With the large Sovereigns in Norway, Abu Dhabi and China, there are PE groups that know those emerging markets well from experience. The Gulf-based Sovereigns are recognized as very sophisticated emerging market investors, due in part to their different view of risk as compared to U.S. or London-based institutions. They are always searching for good opportunities that are accompanied by strong management -- whether it's a PE managed fund or a large-ticket infrastructure opportunity in which they would participate directly.

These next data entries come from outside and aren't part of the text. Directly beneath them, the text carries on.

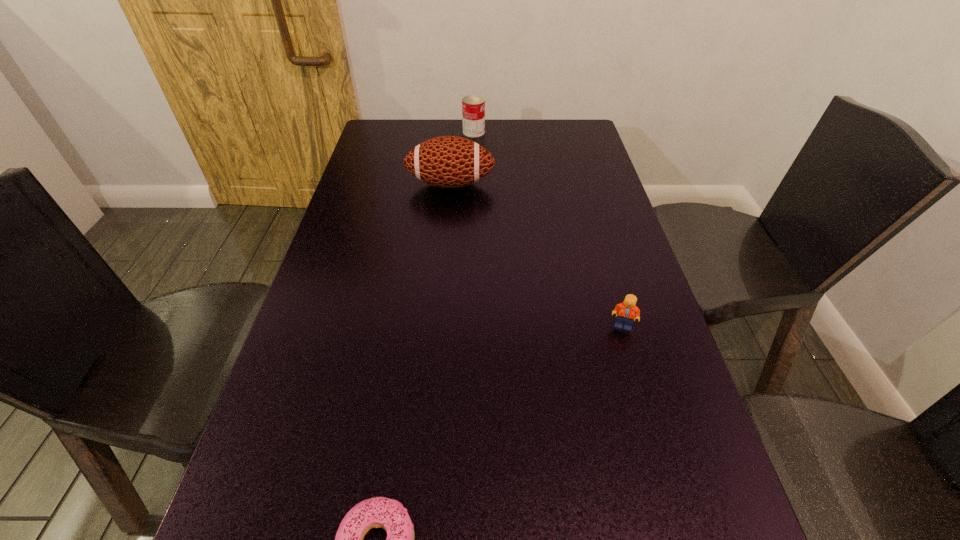
The width and height of the screenshot is (960, 540). In order to click on object that is at the right edge in this screenshot , I will do `click(625, 312)`.

Image resolution: width=960 pixels, height=540 pixels. What are the coordinates of `free space at the far edge of the desktop` in the screenshot? It's located at (487, 119).

The image size is (960, 540). Find the location of `vacant space at the left edge of the desktop`. vacant space at the left edge of the desktop is located at coordinates (352, 192).

Image resolution: width=960 pixels, height=540 pixels. I want to click on free location at the right edge of the desktop, so click(552, 153).

You are a GUI agent. You are given a task and a screenshot of the screen. Output one action in this format:
    pyautogui.click(x=<x>, y=<y>)
    Task: Click on the vacant space at the far right corner
    The height and width of the screenshot is (540, 960).
    Given the screenshot: What is the action you would take?
    pyautogui.click(x=579, y=127)

This screenshot has height=540, width=960. I want to click on vacant area that lies between the football and the Lego, so click(537, 255).

Where is `empty location between the farthest object and the third farthest object`? The height and width of the screenshot is (540, 960). empty location between the farthest object and the third farthest object is located at coordinates tap(548, 229).

The image size is (960, 540). I want to click on blank region between the Lego and the farthest object, so click(x=548, y=229).

Find the location of `free space between the third shortest object and the rightmost object`. free space between the third shortest object and the rightmost object is located at coordinates [548, 229].

Find the location of a particular element. The image size is (960, 540). vacant point located between the football and the Lego is located at coordinates (537, 255).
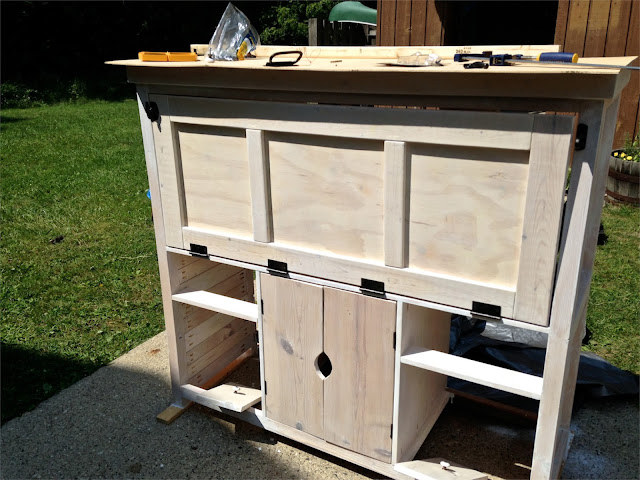
This screenshot has height=480, width=640. I want to click on doors, so click(300, 338), click(355, 343).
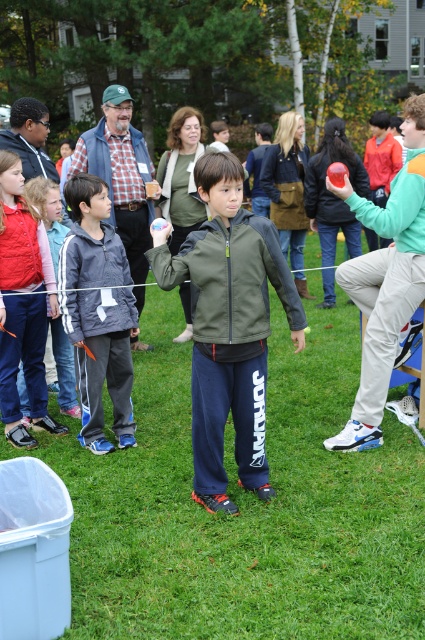
You are a photographer trying to capture a clear shot of the matte plastic ball at center without the green grass at center blocking it. What adjustment should you make to your camera position?

Since the green grass at center is in front of the matte plastic ball at center, you should move your camera position backward to ensure the matte plastic ball at center is not obscured by the green grass at center.

You are a photographer trying to capture a photo of the matte green jacket at center and the matte plastic ball at center. According to the scene, where should you position the matte plastic ball relative to the matte green jacket to ensure it appears in the correct location in your photo?

The matte plastic ball at center should be positioned on the right side of the matte green jacket at center to match the scene.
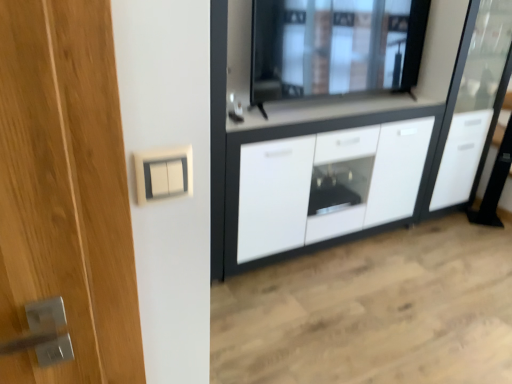
Question: Can you confirm if white glossy cabinet at right is taller than white plastic switch at upper center?

Choices:
 (A) no
 (B) yes

Answer: (B)

Question: From a real-world perspective, is white glossy cabinet at right on white plastic switch at upper center?

Choices:
 (A) no
 (B) yes

Answer: (A)

Question: Is white glossy cabinet at right far away from white plastic switch at upper center?

Choices:
 (A) no
 (B) yes

Answer: (B)

Question: Is white glossy cabinet at right shorter than white plastic switch at upper center?

Choices:
 (A) no
 (B) yes

Answer: (A)

Question: Does white glossy cabinet at right turn towards white plastic switch at upper center?

Choices:
 (A) no
 (B) yes

Answer: (A)

Question: From the image's perspective, is white glossy cabinet at right below white plastic switch at upper center?

Choices:
 (A) no
 (B) yes

Answer: (A)

Question: Is transparent glass window at upper center behind white plastic switch at upper center?

Choices:
 (A) no
 (B) yes

Answer: (B)

Question: From the image's perspective, would you say transparent glass window at upper center is positioned over white plastic switch at upper center?

Choices:
 (A) no
 (B) yes

Answer: (B)

Question: Is transparent glass window at upper center oriented towards white plastic switch at upper center?

Choices:
 (A) yes
 (B) no

Answer: (B)

Question: Is the surface of transparent glass window at upper center in direct contact with white plastic switch at upper center?

Choices:
 (A) no
 (B) yes

Answer: (A)

Question: From a real-world perspective, does transparent glass window at upper center stand above white plastic switch at upper center?

Choices:
 (A) no
 (B) yes

Answer: (A)

Question: Does transparent glass window at upper center have a smaller size compared to white plastic switch at upper center?

Choices:
 (A) no
 (B) yes

Answer: (A)

Question: From a real-world perspective, is white glossy cabinet at center on white glossy cabinet at right?

Choices:
 (A) yes
 (B) no

Answer: (B)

Improving PE Firm Readiness for a Sovereign Wealth Fund Relationship
For PE firms, a successful relationship with a Sovereign Wealth Fund is akin to a marriage. It involves a protracted process of courtship in which both parties, the PE firm managers and the Fund managers, get to know each other. PE leaders need to exercise the personal touch of significant face time as well as develop a strategy for visibility in the markets to support ongoing disclosure and partner accountability to the Fund. Ultimately, SWFs are government-owned institutions that need to be regularly advised on the status of their investments. This is no more critical than when a situation, directly or indirectly, rises to the attention of the media. PE firms will do well to become vigilant about the sensitivities SWFs have for public scrutiny in any form.

Additionally, Sovereigns are increasingly focusing on understanding a PE firm's investment criteria in order to feel comfortable with the decisions that the PE team makes. They also evaluate the PE team's ability to adjust to the needs of the market place, such as adding value to portfolio companies and integrating sustainability practices. Since there is no longer access to cheap and significant amounts of debt, expanding multiples are harder to come by and more equity has to be formulated into transactions, PE leaders need to change their historic pattern toward portfolio companies. Those that perform analysis, operations and supply chain optimization, as well as sustainability initiatives, early on in the acquisition lifecycle will be viewed positively. Directly impacting how companies are actually operating on the ground will produce improvements that push the return profile of the PE firm up the quartile rankings.

The larger PE firms understand the relationship process with Sovereigns and continue to devote resources to getting it right. On the other hand, middle market PE firms looking to secure relationships with Sovereigns should focus on developing a long-term strategy.